### Yapılacak İş
Pencereden izlenen genç kızı anlatan metne göre, kız binadan çıktığında üzerinde ne vardı?

### Metin Alıntısı
»»

30 Haziran 2014 Pazartesi

Mim #6 - Penceremden..

Hayallerimdeki pencere, renk ve manzara bu şekilde
değil  ama tasarım bu şekilde :))

Saat akşam 9 civarıydı..Geçtim penceremin önüne, ilgimi çekecek birisini görebilmek umuduyla...Sonra birden onu gördüm...

Gecenin karanlığında, yaşadığı binadan bir hışımla çıktı, o genç kız..Suratı ifadesizdi, havanın sıcaklığına aldırmayıp koyu renk gömlek, altına jean pantolon giymeyi tercih etmişti;belki de apar topar evden çıktığı için ne bulduysa üzerine geçirmişti.Saçlarını özentisiz bir şekilde salık bırakmıştı.


Elinde sımsıkı tuttuğu mp3ü vardı bir de...Hızlıca onu cebine koydu, kulaklıkları kulağına taktı..Kimseyi duymak istemiyordu belli ki...Belki yalnız kalmak istiyordu belki de kaçmak istiyordu; birilerinden, bir yerlerden...Ama bunun için cesareti yoktu, sadece bir mp3 le ayrılmıştı yaşadığı yerden...Kaçmayı düşünse yanına bavullarını almadan çıkar mıydı o evden?Ya da bavullarını almayı düşünemeyecek kadar kırık mıydı içten?

Adımları giderek hızlandı genç kızın, hiçbir şey ilgisini çekmedi, gözleri sadece gideceği yol üzerindeydi..Çok geçmeden gecenin o karanlığında kayboldu...


Peki neydi onu böylesine mutsuz kılan?..

Mim için Düda'ya teşekkür ederim :) Bu mimin ben de benzer bir hatırası var...Hani eski yazılarımda "Kore delisi oda arkadaşım" diye bir oda arkadaşım vardı ya işte onla!Yazılarımı takip edenler bilirler, sürekli sulugöz olduğumu söyleyip dururum ama çok nadir birinin yanında ağlarım, sıkarım kendimi ağlamamak için... O zaman tam olarak neye üzüldüğümü hatırlamıyorum, tek hatırladığım kendimi ağlamamak için bütün gün tuttuğum ve akşam olduğunda ise dayanamayıp oda arkadaşımın yanında ağlamam...

««

### Kaynak Veri
»»

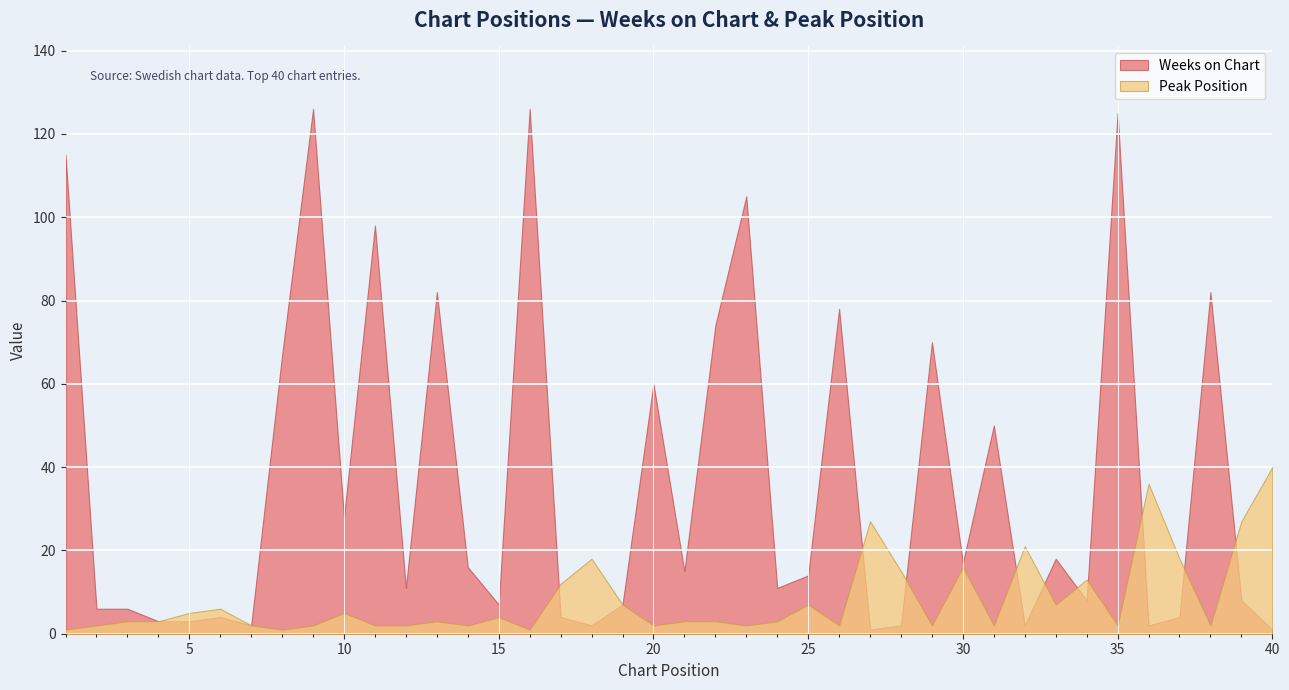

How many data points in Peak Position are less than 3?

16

««

### Çözüm
Koyu renk bir gömlek ve altına jean pantolon giymişti.